Catch A Fire set reggae ablaze
The Jamaica Observer’s Entertainment Desk continues with the 12th of its biweekly feature looking at seminal moments that have helped shape Jamaica over the past 60 years.
IN 1963, three youngsters from Jamaican urban inner city formed the singing group The Wailers, and would go on to conquer the world.
Peter Tosh, Bunny [Livingston] Wailer and Bob Marley would go on to take Jamaica’s musical sound to the world. They started off with ska, but it was reggae, influenced by the teachings of Marcus Garvey and the philosophy of Rastafari, that they would use to stamp them name on global musical history.
Although others joined and left the group, namely Junior Brathwaite, Beverly Kelso, and Cherry Smith, it was the triumvirate of Tosh, Wailer and Marley who would become the standard-bearers.
The Wailers had notable successes both locally and internationally, but all this would change with the 1973 release of Catch A Fire.
Following a tour in the UK, the group was introduced to Chris Blackwell of Island Records who agreed to pay them in advance, said to be in the region of £8,000, for an album even though he did not have a contract with the Jamaican trio. The bandmates returned to Jamaica, recorded the tracks and within months Catch A Fire was born.
The album has nine songs, two of which were written and composed by Peter Tosh, the remaining seven were by Bob Marley. The album had a limited original release under the name The Wailers in a sleeve depicting a Zippo lighter, designed by graphic artists Rod Dyer and Bob Weiner; subsequent releases had an alternative cover designed by John Bonis featuring an Esther Anderson portrait of Marley smoking a “spliff”, and used the name Bob Marley and the Wailers.
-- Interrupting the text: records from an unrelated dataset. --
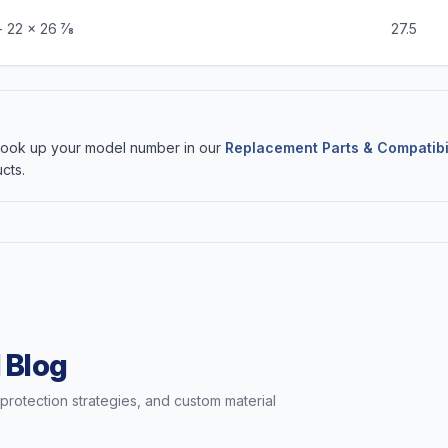
 22 x 26 7⁄8
27.5
 Look up your model number in our
Replacement Parts & Compatibi
cts.
 Blog
t protection strategies, and custom material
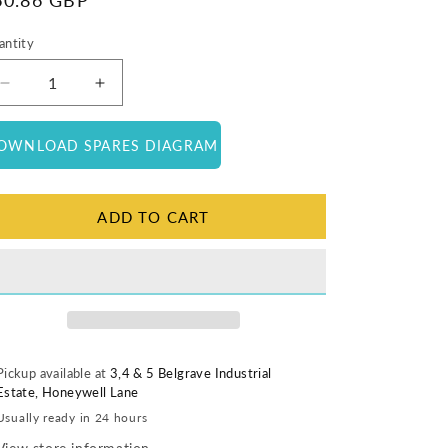
egular
60.86 GBP
ice
antity
antity
Decrease
Increase
quantity
quantity
for
for
OWNLOAD SPARES DIAGRAM
Complete
Complete
Lamp
Lamp
Holder
Holder
ADD TO CART
Pickup available at
3,4 & 5 Belgrave Industrial
Estate, Honeywell Lane
Usually ready in 24 hours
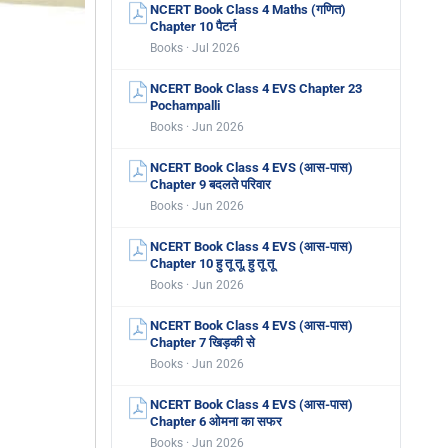
NCERT Book Class 4 Maths (गणित)
Chapter 10 पैटर्न
Books · Jul 2026
NCERT Book Class 4 EVS Chapter 23
Pochampalli
Books · Jun 2026
NCERT Book Class 4 EVS (आस-पास)
Chapter 9 बदलते परिवार
Books · Jun 2026
NCERT Book Class 4 EVS (आस-पास)
Chapter 10 हु तू तू, हु तू तू
Books · Jun 2026
NCERT Book Class 4 EVS (आस-पास)
Chapter 7 खिड़की से
Books · Jun 2026
NCERT Book Class 4 EVS (आस-पास)
Chapter 6 ओमना का सफर
Books · Jun 2026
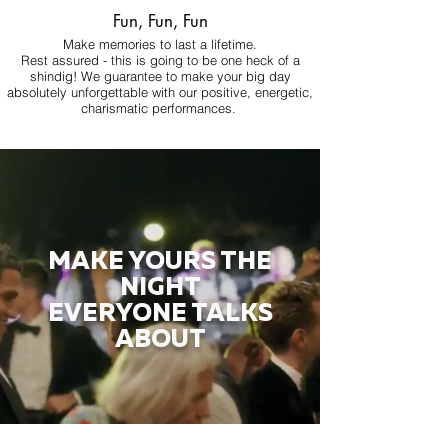
Fun, Fun, Fun
Make memories to last a lifetime.
Rest assured - this is going to be one heck of a
shindig! We guarantee to make your big day
absolutely unforgettable with our positive, energetic,
charismatic performances.
MAKE YOURS THE
NIGHT
EVERYONE TALKS
ABOUT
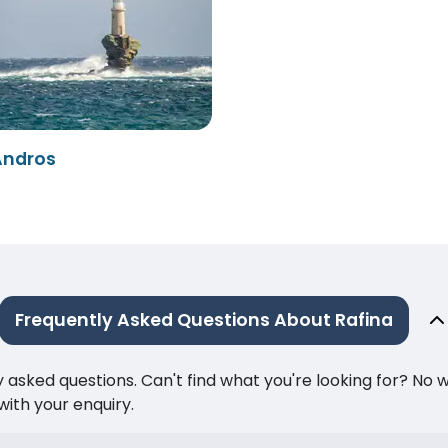
Andros
Frequently Asked Questions About Rafina
ked questions. Can't find what you're looking for? No wor
ith your enquiry.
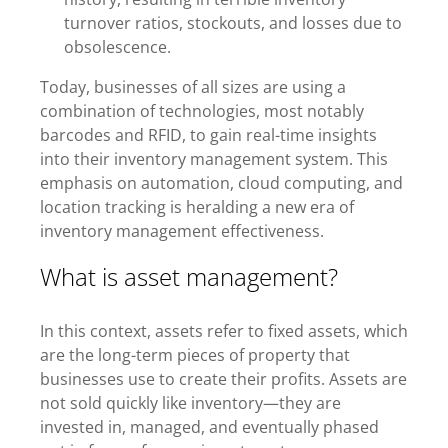
turnover ratios, stockouts, and losses due to
obsolescence.
Today, businesses of all sizes are using a
combination of technologies, most notably
barcodes and RFID, to gain real-time insights
into their inventory management system. This
emphasis on automation, cloud computing, and
location tracking is heralding a new era of
inventory management effectiveness.
What is asset management?
In this context, assets refer to fixed assets, which
are the long-term pieces of property that
businesses use to create their profits. Assets are
not sold quickly like inventory—they are
invested in, managed, and eventually phased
The tracks on the original release of Catch A Fire are: Concrete Jungle, Slave Driver, 400 Years, Stop That Train, Baby We’Ve Got A Date, Stir It Up, Kinky Reggae, No More Trouble, and Midnight Ravers.
So impressed, the team from Island Records organised a tour of the album for markets in England and the United States to help generate interest.
Catch A Fire peaked at number 171 on the Billboard 200 and 51 on the Billboard Black Albums charts. Critical acclaim has included the album being listed at number 126 on Rolling Stone’s 500 Greatest Albums of All Time, second only to Legend among five Bob Marley albums on the list. It is regarded as one of the top reggae albums of all time.